Give back an exact copy of the listing that follows, without the pictures.

→ **DATASET SECTION**:
● ● ●

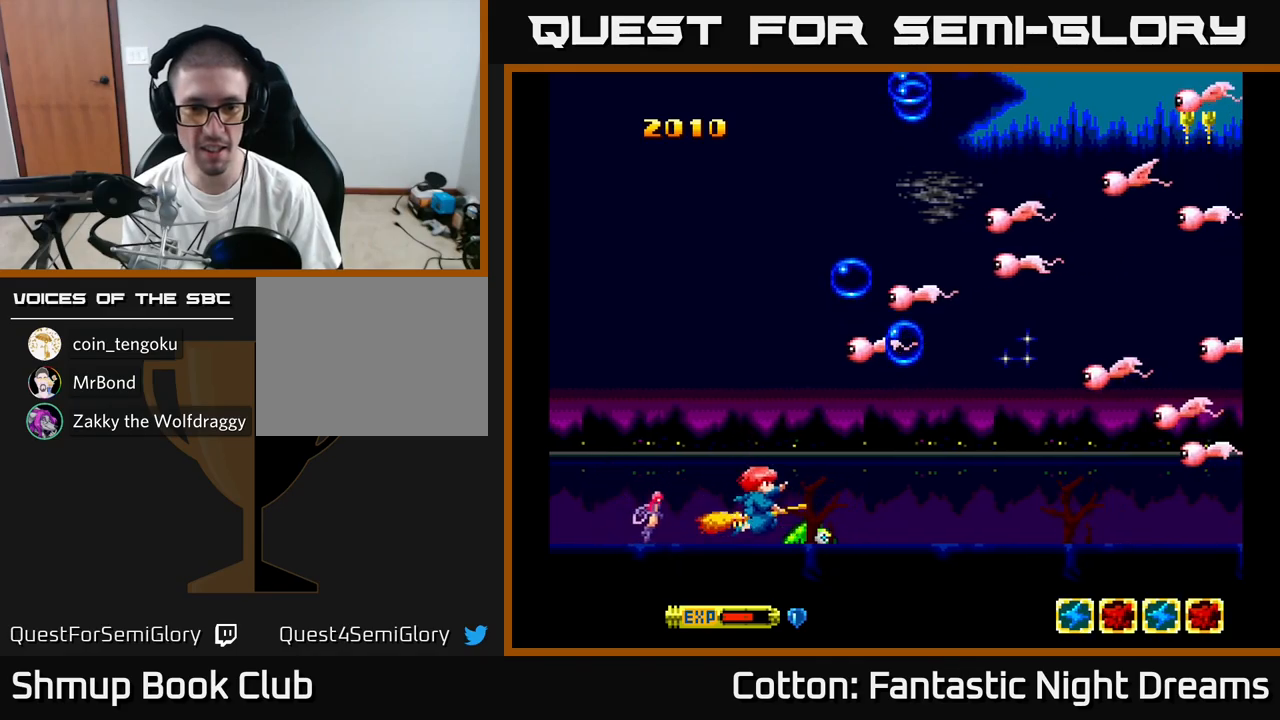
{"buttons": ["Y", "DPAD_UP", "DPAD_LEFT"], "right_stick": "center", "events": [[17, "DPAD_LEFT", "down"], [17, "DPAD_UP", "down"], [50, "Y", "down"], [150, "DPAD_LEFT", "up"], [450, "DPAD_LEFT", "down"]]}
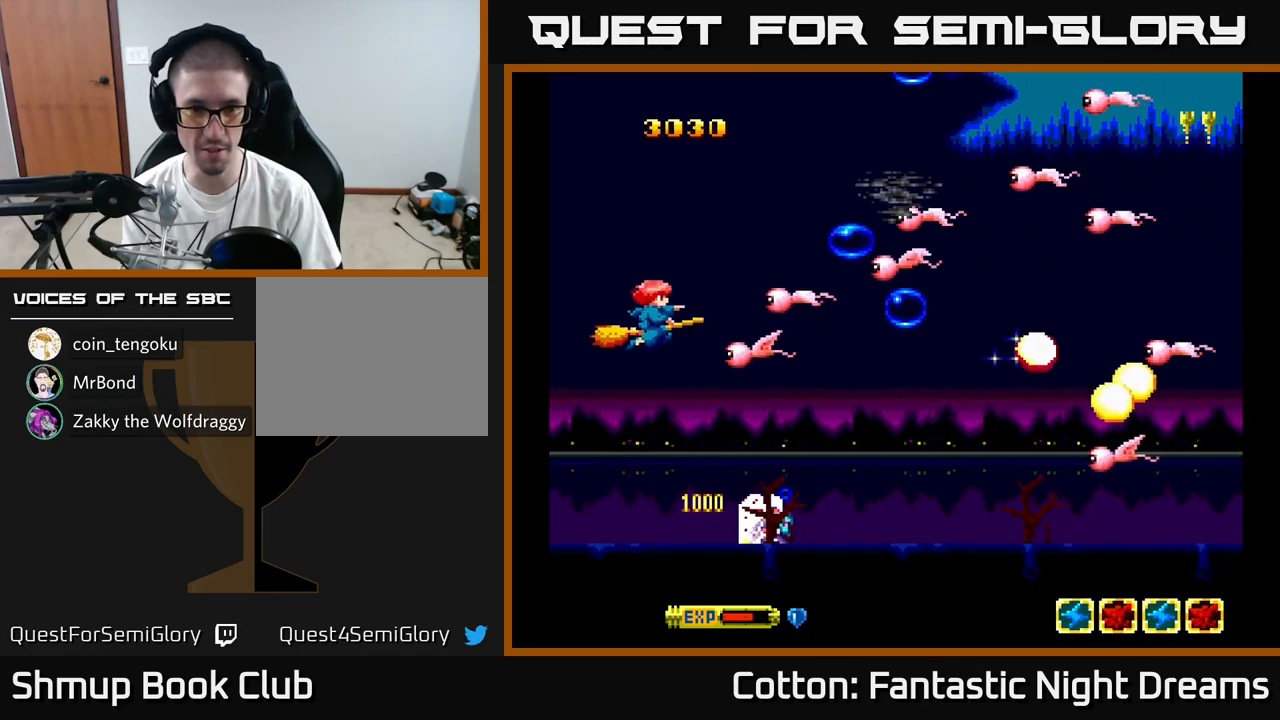
{"buttons": ["B", "Y", "DPAD_DOWN"], "right_stick": "center", "events": [[67, "DPAD_LEFT", "up"], [83, "B", "down"], [350, "DPAD_LEFT", "down"], [400, "DPAD_UP", "up"], [433, "DPAD_DOWN", "down"], [467, "DPAD_LEFT", "up"]]}
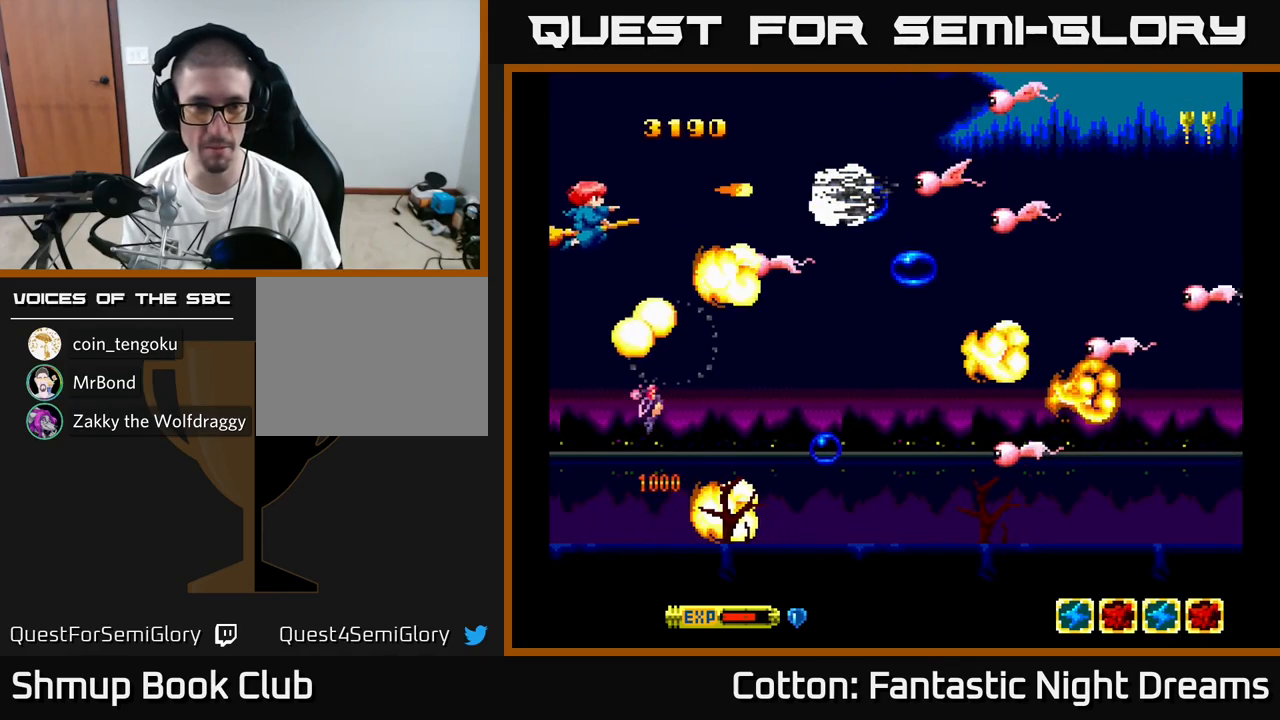
{"buttons": ["B", "Y"], "right_stick": "center", "events": [[100, "DPAD_DOWN", "up"], [150, "DPAD_UP", "down"], [500, "DPAD_UP", "up"]]}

● ● ●

→ **SOLUTION TO THIS TASK**:
{"buttons": ["Y", "DPAD_UP", "DPAD_LEFT"], "right_stick": "center", "events": [[17, "DPAD_LEFT", "down"], [17, "DPAD_UP", "down"], [50, "Y", "down"], [150, "DPAD_LEFT", "up"], [450, "DPAD_LEFT", "down"]]}
{"buttons": ["B", "Y", "DPAD_DOWN"], "right_stick": "center", "events": [[67, "DPAD_LEFT", "up"], [83, "B", "down"], [350, "DPAD_LEFT", "down"], [400, "DPAD_UP", "up"], [433, "DPAD_DOWN", "down"], [467, "DPAD_LEFT", "up"]]}
{"buttons": ["B", "Y"], "right_stick": "center", "events": [[100, "DPAD_DOWN", "up"], [150, "DPAD_UP", "down"], [500, "DPAD_UP", "up"]]}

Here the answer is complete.